• MATERIAL FOR THIS EXERCISE
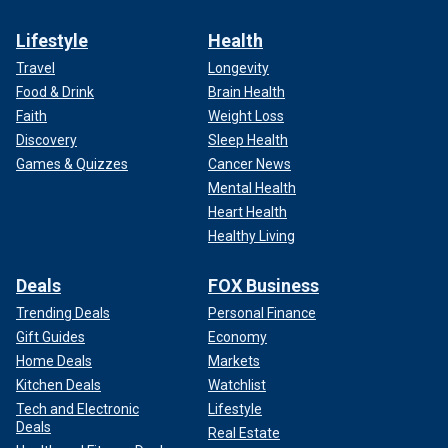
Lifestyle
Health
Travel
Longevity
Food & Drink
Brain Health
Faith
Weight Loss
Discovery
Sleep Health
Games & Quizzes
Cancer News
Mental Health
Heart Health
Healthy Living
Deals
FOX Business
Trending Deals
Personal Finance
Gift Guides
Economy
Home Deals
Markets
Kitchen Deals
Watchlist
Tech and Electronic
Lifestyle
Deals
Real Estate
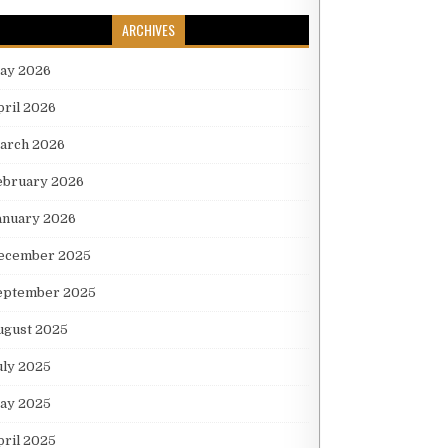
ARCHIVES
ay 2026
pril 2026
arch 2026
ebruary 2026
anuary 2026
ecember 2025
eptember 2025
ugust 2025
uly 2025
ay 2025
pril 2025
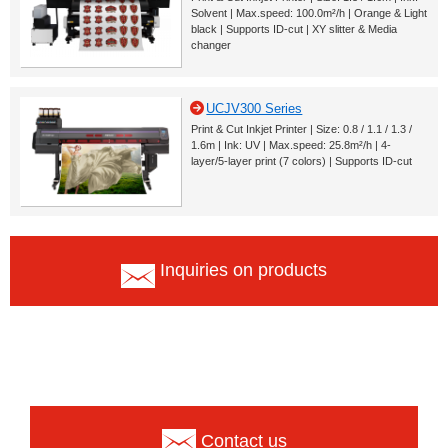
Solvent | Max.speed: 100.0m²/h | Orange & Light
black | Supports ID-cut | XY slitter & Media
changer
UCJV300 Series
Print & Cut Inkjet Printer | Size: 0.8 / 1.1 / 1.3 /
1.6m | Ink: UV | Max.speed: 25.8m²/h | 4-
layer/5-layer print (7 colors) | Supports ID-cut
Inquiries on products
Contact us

• BRIEF
Write out the stretch of the data above from the line containing "Solvent | Max.speed: 100.0m²/h" through the last line, reproducing each line without any change.

• OUTPUT
Solvent | Max.speed: 100.0m²/h | Orange & Light
black | Supports ID-cut | XY slitter & Media
changer
UCJV300 Series
Print & Cut Inkjet Printer | Size: 0.8 / 1.1 / 1.3 /
1.6m | Ink: UV | Max.speed: 25.8m²/h | 4-
layer/5-layer print (7 colors) | Supports ID-cut
Inquiries on products
Contact us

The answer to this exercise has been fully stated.